Gilets Jaunes : les casseurs doivent-ils payer ?

Gilets Jaunes ©VALERY HACHE - AFP
Des contraventions pour décourager les Gilets Jaunes de venir sur les ronds-points. ©VALERY HACHE - AFP

Faut-il faire payer les casseurs ? C’est la question posée aux auditeurs par  Véronique Jacquier dans "Info vérité" sur Sud Radio le 9 Janvier. Avec pour invités :
- Maïlys Sanchez, Gilet Jaune à Perpignan ;
- Marcel Bénézet, président de la branche des cafés bars et brasseries du SYNHORCAT (Syndicat National des Hôteliers Restaurateurs Cafetiers et Traiteurs) ;
- Idhir Ghanes, gilet jaune de Massy, informaticien ;
- Philippe-Henry Honneger, avocat pénaliste au cabinet Ruben & associés.

"Info Vérité" est diffusée tous les jours à 7h10 et 9h15 dans la matinale animée par Cécile de Ménibus et Patrick Roger.

Edouard Philippe a validé le principe du casseur-payeur lundi soir sur TF1. Pour autant, est-ce une évidence de faire payer les casseurs ? Certes, la loi le permet déjà : soit le casseur est pris la main dans le sac et est condamné à rembourser lorsqu’il comparait en justice. Soit la manifestation est organisée par un syndicat, les casseurs ne sont pas interpellés, et dans ce cas, l’organisation syndicale est alors responsable.

Aucun interlocuteur officiel

Mais dans le cas des Gilets Jaunes, il n’y a pas d’interlocuteur officiel bien que, pour la première fois, à Paris samedi, une manifestation ait été déclarée. "Mais en attendant de connaître d’éventuels Gilets Jaunes responsables, les casseurs doivent payer, souligne Véronique Jacquier. Est-ce que les paroles d’Edouard Philippe changent quelque chose dans la façon de les appréhender ? Pas du tout." D’autant plus que l’identification des casseurs est souvent très difficile. Ainsi, pour les dégradations commises sur l’Arc de Triomphe en décembre dernier, si une vingtaine de personnes ont été interpellées, les autres n’ont pas encore été identifiées. En sus de devoir analyser des centaines d’heures de vidéo, la majorité des casseurs portaient des masques et des gants...
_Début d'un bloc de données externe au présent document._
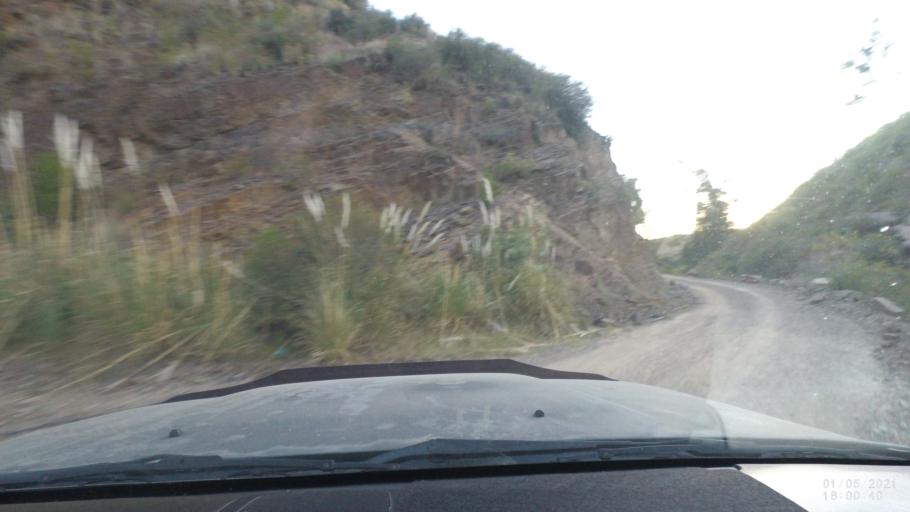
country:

Une sévérité à géométrie variable

Serait-il donc impossible de faire payer les casseurs dans les manifestations des Gilets Jaunes ? "C’est impossible sauf s’ils décident de déclarer toutes les manifestations et d’avoir un véritable service d’ordre afin de coopérer avec la police pour neutraliser les personnalités violentes", souligne Véronique Jacquier. Dans les conflits sociaux, il y a des précédents où des casseurs ont été lourdement condamnés : six anciens Bonnets rouges ont été condamnés l’an passé à verser plus de 200.000 euros à l’État pour l’incendie d’un portique écotaxe dans la Manche en 2013.

Une autre arme est utilisée au quotidien pour décourager les Gilets Jaunes : de simples contraventions. "J’en ai déjà reçu deux parce que j’avais ma voiture sur le rond-point du péage nord de Perpignan pour apporter des repas pour les Gilets Jaunes, confie Maïlys Sanchez. Au début du mouvement, ils nous laissaient monter sur le rond-point déposer à manger et se garer autour. Du jour au lendemain, ils ont commencé à venir mettre des amendes. Les cagnottes mises en place ne suffiront pas à payer toutes les amendes, mais nous verrons cela entre nous. Cela a fonctionné, nous faisons du covoiturage et nous sommes beaucoup moins qu’au début. Mais nous sommes toujours là."

Au-delà des incantations et des contraventions, sur le principe du casseur-payeur, Edouard Philippe n’a toutefois pas la même sévérité avec les auteurs de dégradations commises lors d’échauffourées en banlieue ou avec les étudiants responsables de 5 millions d’euros de dégradations lors du blocage des universités en juin dernier. Pourtant, ces étudiants casseurs étaient parfaitement identifiables. "Moralité : bien sûr que les casseurs doivent payer mais il est fort probable que les paroles d’Edouard Philippe restent des incantations. Heureusement le contribuable est toujours là pour payer l’addition."